Balance and Cash Flow

But investment in stocks whose values are subject to commodity fluctuations generally means that investors are wise to buy on balanced holdings. There is still significant risk in commodity prices pending a resolution to eurozone woes and a more steady job market in the United States. Amidst this, Noble Energy is promising long term results. Management indicated last year that it intended to sustain an annual production rate increase of 17%, with a 20% annually in total proved reserves. This puts Noble Energy's total output in 2016 at 490 MBoe/d.

Additionally, in projected a 22% annual increase in cash flow. Unfortunately, the company will not experience positive cash flow until 2016, which is cause for caution for the long-term investor. However, management is making a concerted effort to increase, year-by-year, cash flow. Even though we can expect a further decrease in cash flow for Noble Energy in 2012, available liquidity will meet this deficit. The company maintains investor-grade debt, with S&P rating it at BBB. At the end of 2010, the company maintained a debt ratio of 33%, which has risen to around 38% in 2012 (though it is down from 42% at the end of 2011).

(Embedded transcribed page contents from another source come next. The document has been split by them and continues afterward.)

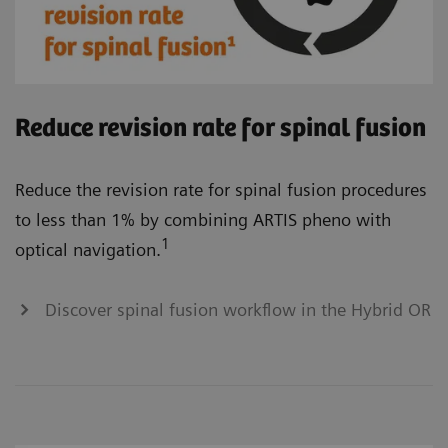
Reduce revision rate for spinal fusion
Reduce the revision rate for spinal fusion procedures
to less than 1% by combining ARTIS pheno with
1
optical navigation.
Discover spinal fusion workflow in the Hybrid OR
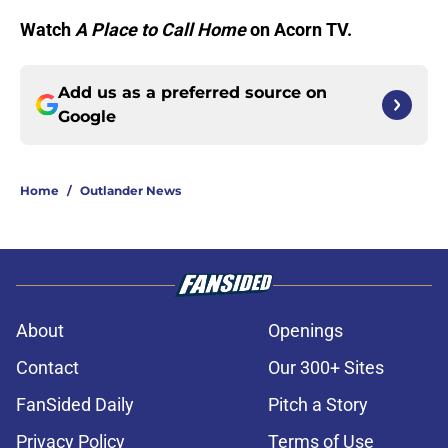
Watch
A Place to Call Home
on Acorn TV.
Add us as a preferred source on
Google
Home
/
Outlander News
About
Openings
Contact
Our 300+ Sites
FanSided Daily
Pitch a Story
Privacy Policy
Terms of Use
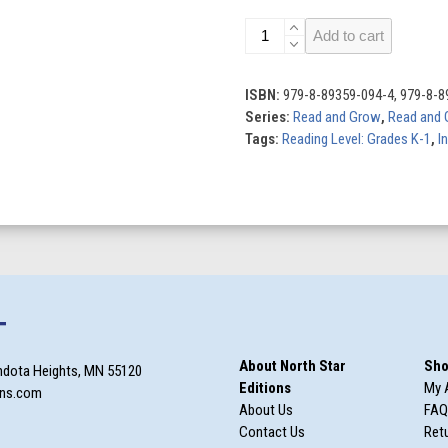
Out
Add to cart
of
Her
Element:
ISBN:
979-8-89359-094-4, 979-8-8
Level
Series:
Read and Grow
,
Read and 
5C
Tags:
Reading Level: Grades K-1
,
I
quantity
T
About North Star
Sho
ndota Heights, MN 55120
Editions
My 
ons.com
About Us
FAQ
Contact Us
Retu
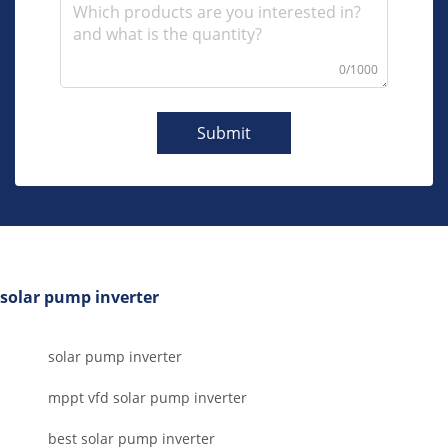
0/1000
Submit
solar pump inverter
solar pump inverter
mppt vfd solar pump inverter
best solar pump inverter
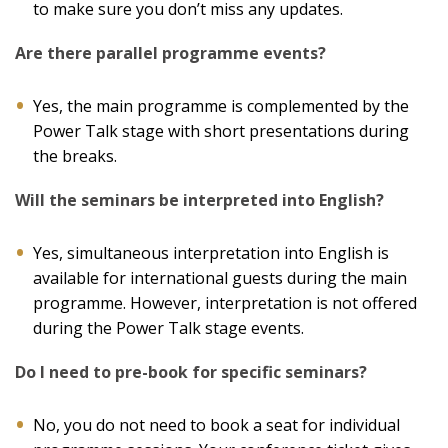
to make sure you don’t miss any updates.
Are there parallel programme events?
Yes, the main programme is complemented by the
Power Talk stage with short presentations during
the breaks.
Will the seminars be interpreted into English?
Yes, simultaneous interpretation into English is
available for international guests during the main
programme. However, interpretation is not offered
during the Power Talk stage events.
Do I need to pre-book for specific seminars?
No, you do not need to book a seat for individual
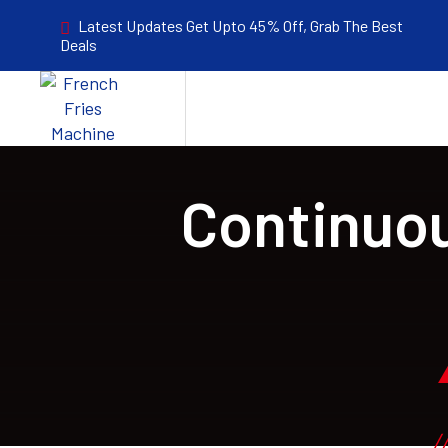
Latest Updates Get Upto 45% Off, Grab The Best
Deals
Continuou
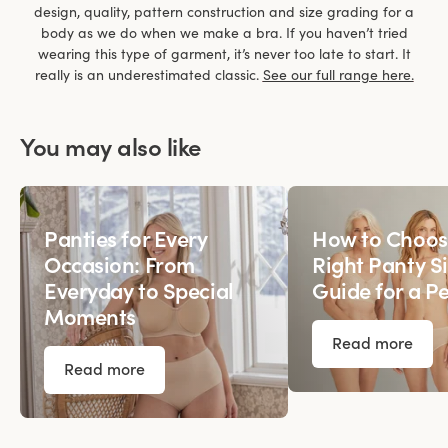
design, quality, pattern construction and size grading for a
body as we do when we make a bra. If you haven’t tried
wearing this type of garment, it’s never too late to start. It
really is an underestimated classic.
See our full range here.
You may also like
Panties for Every
How to Choos
Occasion: From
Right Panty Si
Everyday to Special
Guide for a Pe
Moments
Read more
Read more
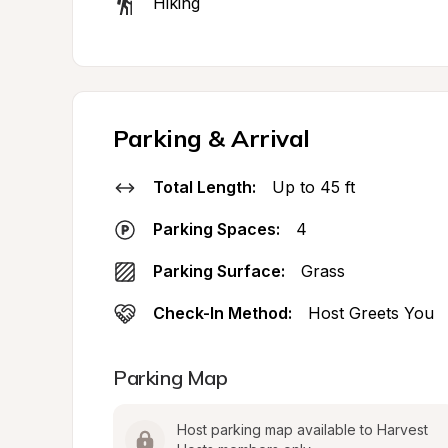
Hiking
Parking & Arrival
Total Length:
Up to 45 ft
Parking Spaces:
4
Parking Surface:
Grass
Check-In Method:
Host Greets You
Parking Map
Host parking map available to Harvest 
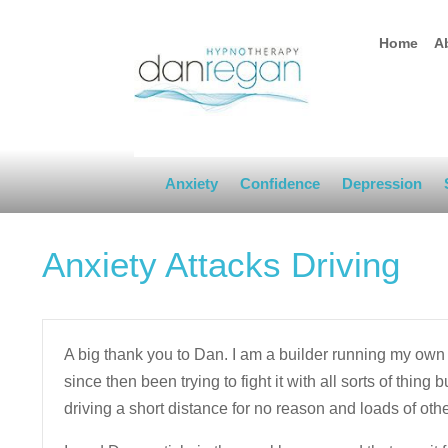
Home
A
Anxiety
Confidence
Depression
Anxiety Attacks Driving
A big thank you to Dan. I am a builder running my own 
since then been trying to fight it with all sorts of thing b
driving a short distance for no reason and loads of ot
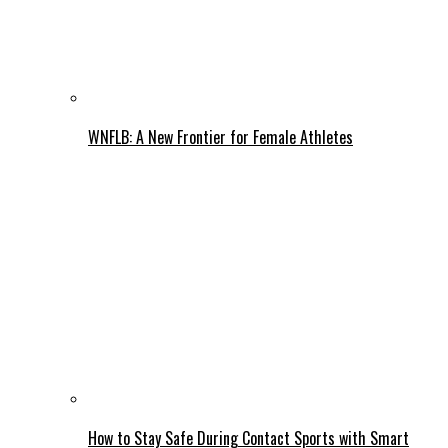
WNFLB: A New Frontier for Female Athletes
How to Stay Safe During Contact Sports with Smart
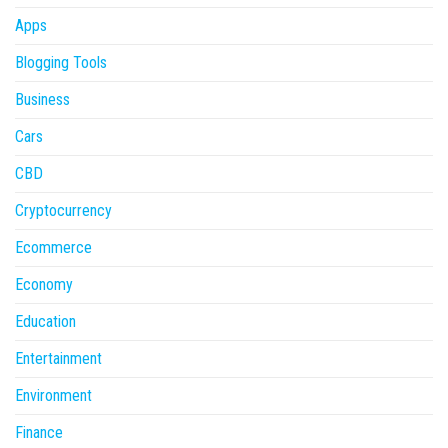
Apps
Blogging Tools
Business
Cars
CBD
Cryptocurrency
Ecommerce
Economy
Education
Entertainment
Environment
Finance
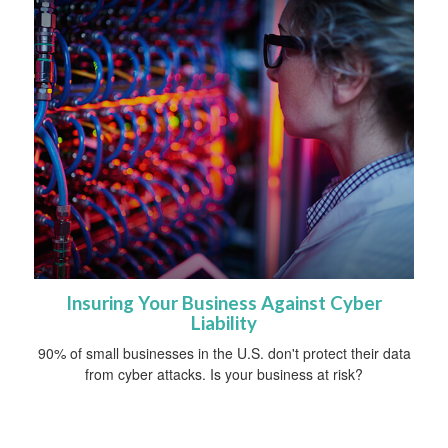
Insuring Your Business Against Cyber
Liability
90% of small businesses in the U.S. don't protect their data
from cyber attacks. Is your business at risk?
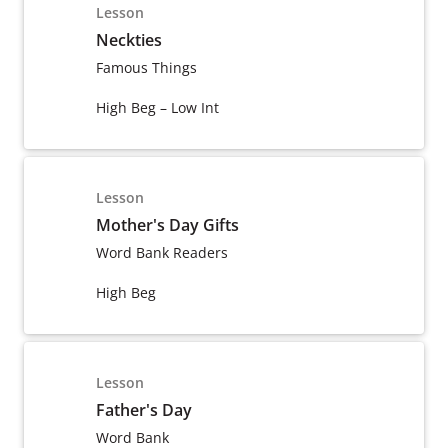
Lesson
Neckties
Famous Things
High Beg – Low Int
Lesson
Mother's Day Gifts
Word Bank Readers
High Beg
Lesson
Father's Day
Word Bank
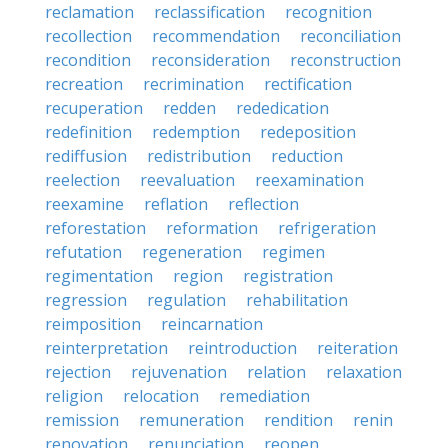
reclamation
reclassification
recognition
recollection
recommendation
reconciliation
recondition
reconsideration
reconstruction
recreation
recrimination
rectification
recuperation
redden
rededication
redefinition
redemption
redeposition
rediffusion
redistribution
reduction
reelection
reevaluation
reexamination
reexamine
reflation
reflection
reforestation
reformation
refrigeration
refutation
regeneration
regimen
regimentation
region
registration
regression
regulation
rehabilitation
reimposition
reincarnation
reinterpretation
reintroduction
reiteration
rejection
rejuvenation
relation
relaxation
religion
relocation
remediation
remission
remuneration
rendition
renin
renovation
renunciation
reopen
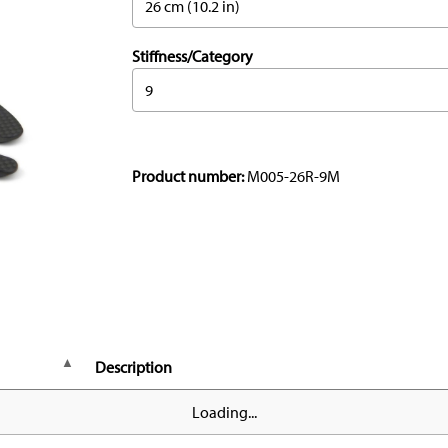
26 cm (10.2 in)
Stiffness/Category
9
Product number:
M005-26R-9M
Description
Loading...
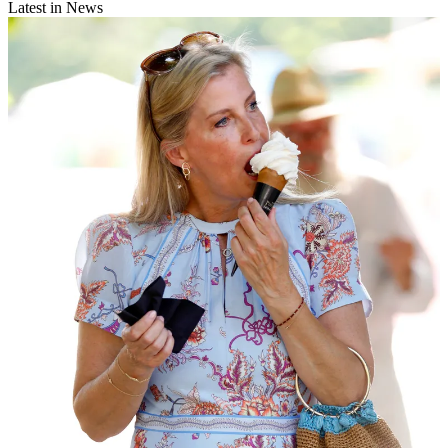
Latest in News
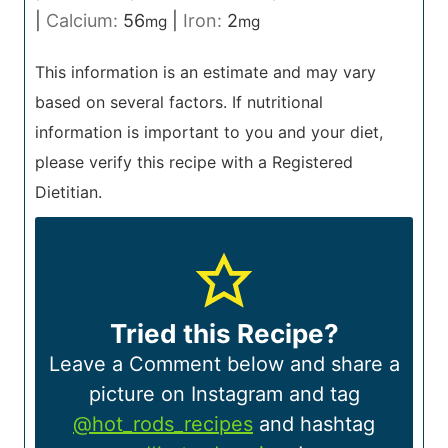
|
Calcium:
56
|
Iron:
2
mg
mg
This information is an estimate and may vary
based on several factors. If nutritional
information is important to you and your diet,
please verify this recipe with a Registered
Dietitian.
Tried this Recipe?
Leave a Comment below and share a
picture on Instagram and tag
@hot_rods_recipes
and hashtag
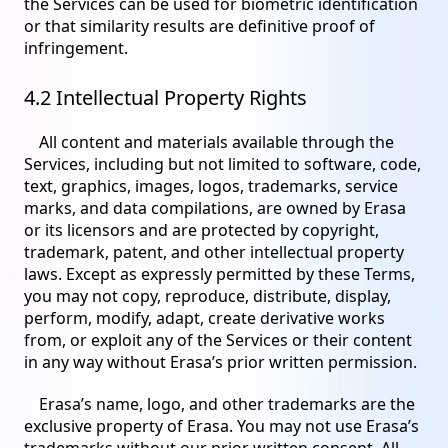
the Services can be used for biometric identification
or that similarity results are definitive proof of
infringement.
4.2 Intellectual Property Rights
All content and materials available through the
Services, including but not limited to software, code,
text, graphics, images, logos, trademarks, service
marks, and data compilations, are owned by Erasa
or its licensors and are protected by copyright,
trademark, patent, and other intellectual property
laws. Except as expressly permitted by these Terms,
you may not copy, reproduce, distribute, display,
perform, modify, adapt, create derivative works
from, or exploit any of the Services or their content
in any way without Erasa’s prior written permission.
Erasa’s name, logo, and other trademarks are the
exclusive property of Erasa. You may not use Erasa’s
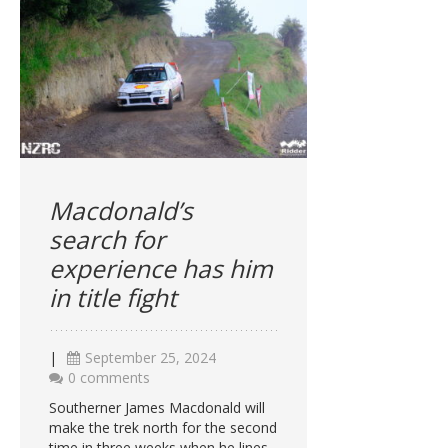
Macdonald’s
search for
experience has him
in title fight
|
September 25, 2024
0 comments
Southerner James Macdonald will
make the trek north for the second
time in three weeks when he lines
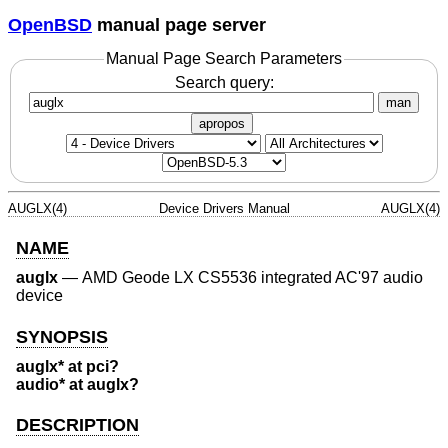
OpenBSD
manual page server
Manual Page Search Parameters
Search query:
man
apropos
AUGLX(4)
Device Drivers Manual
AUGLX(4)
NAME
auglx
—
AMD Geode LX CS5536 integrated AC'97 audio
device
SYNOPSIS
auglx* at pci?
audio* at auglx?
DESCRIPTION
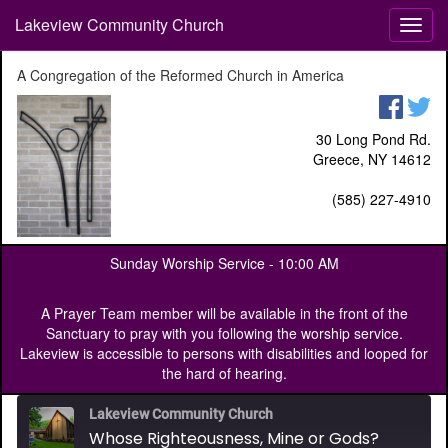
Lakeview Community Church
T
o
g
A Congregation of the Reformed Church in America
g
l
e
30 Long Pond Rd.
n
Greece, NY 14612
a
v
(585) 227-4910
i
g
a
Sunday Worship Service -
10:00 AM
t
i
o
A Prayer Team member will be available in the front of the
n
Sanctuary to pray with you following the worship service.
Lakeview is accessible to persons with disabilities and looped for
the hard of hearing.
Lakeview Community Church
Whose Righteousness, Mine or Gods?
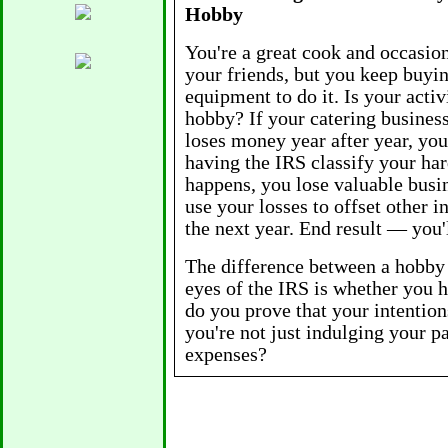
Hobby
You're a great cook and occasion
your friends, but you keep buyi
equipment to do it. Is your activ
hobby? If your catering business
loses money year after year, you
having the IRS classify your har
happens, you lose valuable busi
use your losses to offset other 
the next year. End result — you
The difference between a hobby 
eyes of the IRS is whether you 
do you prove that your intentio
you're not just indulging your p
expenses?
• Earn a profit (even a small one
five con secutive years. You ma
new equipment until after Januar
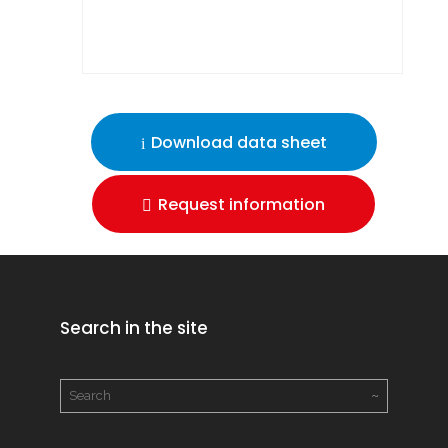
Download data sheet
Request information
Search in the site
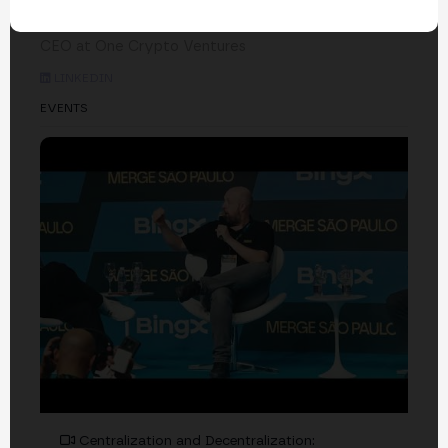
Raymond Ratti
CEO at One Crypto Ventures
LINKEDIN
EVENTS
Centralization and Decentralization:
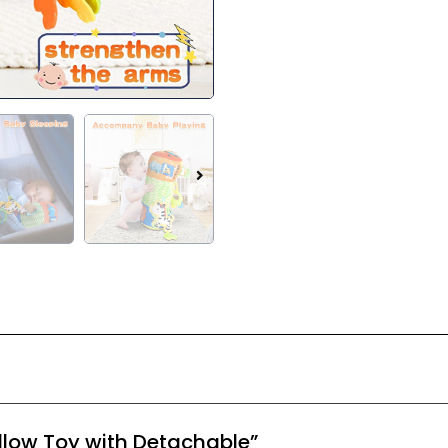
Pillow Toy with Detachable”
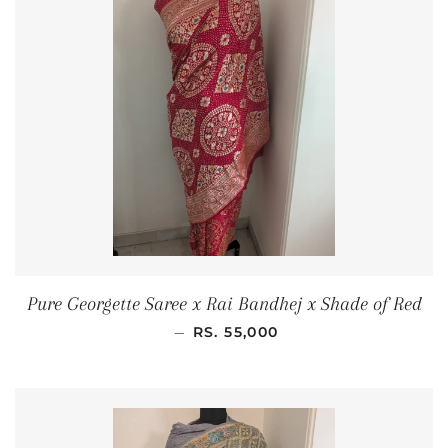
Pure Georgette Saree x Rai Bandhej x Shade of Red
REGULAR PRICE
—
RS. 55,000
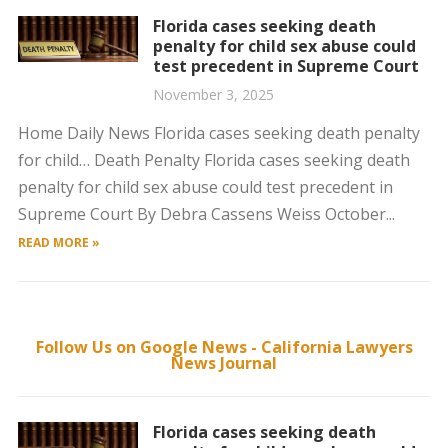
Florida cases seeking death
penalty for child sex abuse could
test precedent in Supreme Court
November 3, 2025
Home Daily News Florida cases seeking death penalty
for child… Death Penalty Florida cases seeking death
penalty for child sex abuse could test precedent in
Supreme Court By Debra Cassens Weiss October...
READ MORE »
Follow Us on Google News - California Lawyers
News Journal
Florida cases seeking death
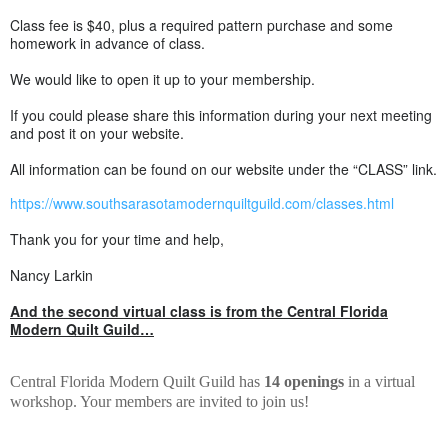
Class fee is $40, plus a required pattern purchase and some
homework in advance of class.
We would like to open it up to your membership.
If you could please share this information during your next meeting
and post it on your website.
All information can be found on our website under the “CLASS” link.
https://www.southsarasotamodernquiltguild.com/classes.html
Thank you for your time and help,
Nancy Larkin
And the second virtual class is from the Central Florida
Modern Quilt Guild…
Central Florida Modern Quilt Guild has
14 openings
in a virtual
workshop. Your members are invited to join us!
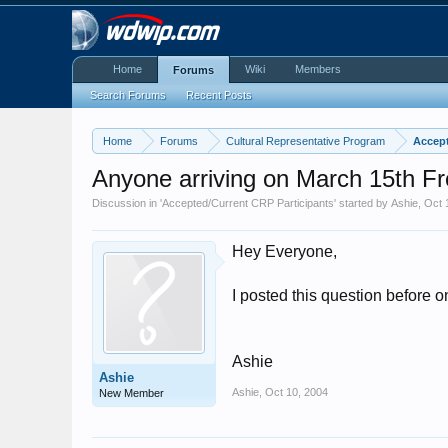
Home
Wiki
Members
Forums
Search Forums
Recent Posts
Home
Forums
Cultural Representative Program
Accept
Anyone arriving on March 15th 
Discussion in '
Accepted/Current CRP Participants
' started by
Ashie
,
Oct 
Hey Everyone,
I posted this question before 
Ashie
Ashie
Ashie
,
Oct 10, 2004
New Member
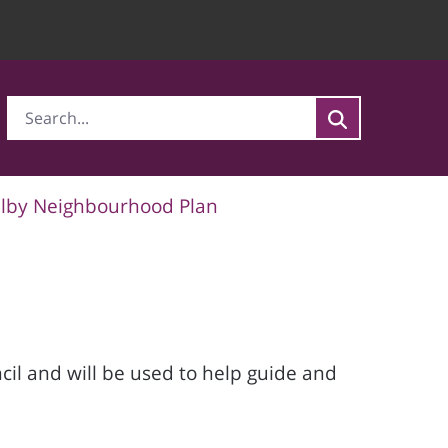
lby Neighbourhood Plan
l and will be used to help guide and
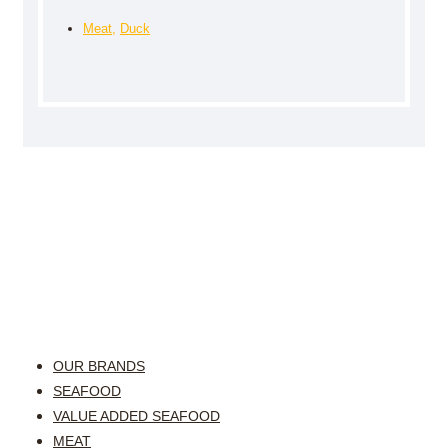
Meat
,
Duck
OUR BRANDS
SEAFOOD
VALUE ADDED SEAFOOD
MEAT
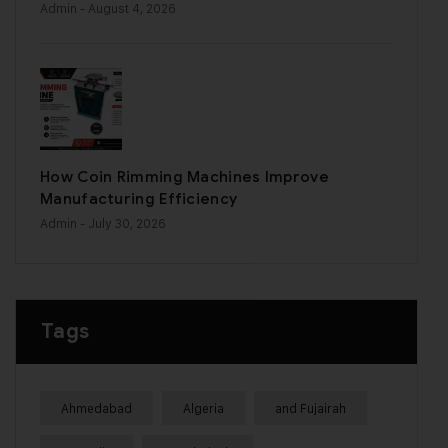
Admin
- August 4, 2026
How Coin Rimming Machines Improve
Manufacturing Efficiency
Admin
- July 30, 2026
Tags
Ahmedabad
Algeria
and Fujairah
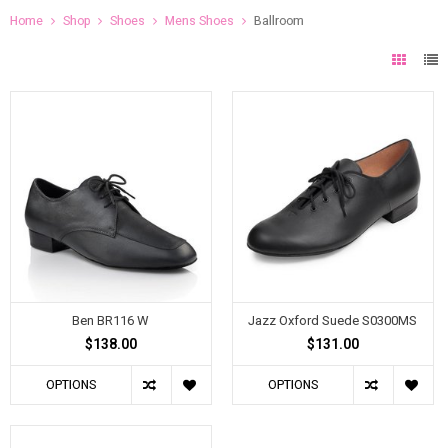
Home
Shop
Shoes
Mens Shoes
Ballroom
Ben BR116 W
Jazz Oxford Suede S0300MS
$138.00
$131.00
OPTIONS
OPTIONS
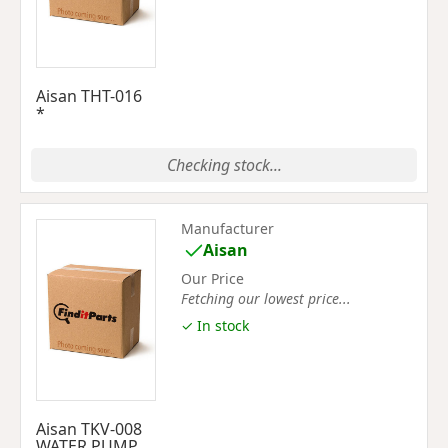
Aisan THT-016
*
Checking stock...
Manufacturer
Aisan
Our Price
Fetching our lowest price...
✓ In stock
Aisan TKV-008
WATER PUMP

Noble Energy does not quite have the strong financials of, say, Apache (NYSE:APA). Apache finances very little of its ventures with debt, maintaining a preset debt/capitalization ratio of 19%. However, it seems that Noble Energy has a more competitive undervaluation than Apache, which presently is trading at fair price.

Conclusion

Noble Energy has a large number of liquids and natural gas plays that will create long-term growth. With liquids plays in the Marcellus shale and in Nevada, the company is ever-increasing its balanced portfolio. During this dip in commodity prices, there are other stocks that make good buys. Occidental Petroleum also has impressive potential to be a good buy in the present environment. Its price hovers around $77 with a 12-month target of $130 to 135. In all, the present commodities slump is a good time to buy companies with solid fundamentals.